The Gods and Other Lectures: The Gods, Humboldt, Thomas Paine, Individuality, Heretics & Heresies by Robert Ingersol (1874).
The kindle and paperback editions available offer easy access to his thoughts and are listed under The Gods and Other Lectures (2009).
The author was a prominent skeptic, humanist, orator and known as the Great Agnostic in the nineteenth century.
The essays in each chapter are divided between The Gods, Humboldt, Thomas Paine, Individuality and Heretics and Heresies.
Ingersol begins by stating that “each nation has created a God, and the God has always resembled its creator. He hated and loved what they hated and loved, and he was invariably on the side of those in power. Each God was intensely patriotic…and demanded praise, flattery and worship. Most of them were pleased with sacrifice and the smell of innocent blood”…as it was “considered a divine perfume.”
Ingersol, a brilliant essayist and orator shows how these Gods demanded abject obedience. If the people disobeyed they were visited by famine, pestilence and others forms of violence and personal suffering. “Nothing is so pleasant to these gods as the butchery of unbelievers. Nothing so enrages them, even now, as to have someone deny their existence.”
The author speaks of the oppressed spirit and mind, the idea that we close our minds to ideas that might threaten our preconceived world view to the point of unleashing our hate through destructive acts to those who do not believe as we do. “I will pray for you” is an act of arrogance and condescension as if the person who speaks the words has a special access to truth. He writes – let us have the honesty and candor and say, that we don’t know. We are human and possess all the intellectual, emotional and physical limitations and foibles of being human.

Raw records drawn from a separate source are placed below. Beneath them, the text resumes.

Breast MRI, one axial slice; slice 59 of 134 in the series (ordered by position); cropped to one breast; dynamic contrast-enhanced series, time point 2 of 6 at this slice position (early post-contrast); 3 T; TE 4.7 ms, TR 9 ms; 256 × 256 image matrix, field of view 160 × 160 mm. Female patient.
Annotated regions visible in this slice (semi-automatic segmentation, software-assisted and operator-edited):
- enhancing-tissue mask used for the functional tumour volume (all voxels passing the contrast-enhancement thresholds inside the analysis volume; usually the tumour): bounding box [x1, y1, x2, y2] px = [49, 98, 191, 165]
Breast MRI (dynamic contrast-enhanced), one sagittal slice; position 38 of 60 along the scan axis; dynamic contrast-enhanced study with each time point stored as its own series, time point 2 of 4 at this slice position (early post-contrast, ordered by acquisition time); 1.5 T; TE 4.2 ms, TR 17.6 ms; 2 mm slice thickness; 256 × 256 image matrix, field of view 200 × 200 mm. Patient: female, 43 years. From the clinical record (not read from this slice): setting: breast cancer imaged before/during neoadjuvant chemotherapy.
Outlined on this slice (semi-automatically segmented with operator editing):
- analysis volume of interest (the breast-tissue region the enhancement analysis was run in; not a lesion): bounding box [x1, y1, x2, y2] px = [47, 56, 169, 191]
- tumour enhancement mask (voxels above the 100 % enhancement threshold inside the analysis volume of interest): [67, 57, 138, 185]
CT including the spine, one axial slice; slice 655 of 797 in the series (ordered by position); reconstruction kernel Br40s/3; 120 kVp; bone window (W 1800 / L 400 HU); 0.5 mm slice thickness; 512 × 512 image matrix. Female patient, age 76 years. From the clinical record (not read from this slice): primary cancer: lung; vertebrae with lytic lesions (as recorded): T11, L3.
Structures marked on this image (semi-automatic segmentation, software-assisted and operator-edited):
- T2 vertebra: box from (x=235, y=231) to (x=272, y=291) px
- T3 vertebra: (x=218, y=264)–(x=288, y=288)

The relevance of Ingersol’s thoughts can be viewed today in the news throughout the world in what humans do in the name of their God, religion and beliefs. The author questions the manipulation of the human mind through ritual and artificially designated sacred texts – if you repeat it enough people will believe there must be something to it, the lack of questioning and the downstream effects on politics, economics and human welfare – tolerance is giving every other human being the right you claim for yourself.
The author was a Civil War veteran, an ardent foe of slavery, a strong supporter of women’s suffrage, refuse to appreciate the abuse of children and spoke against nonsensical conformity among other social, political, religious and economic issues.
This is an excellent reference resource to Ingersol’s thoughts and like the other great skeptics of the 19th century from Ralph Waldo Emerson, Henry David Thoreau and Frederick Douglass to name a few, whether the reader agrees with him or not, his lucid reasoning and insight gives pause about personal beliefs and the machinations and intrigues of civilized society.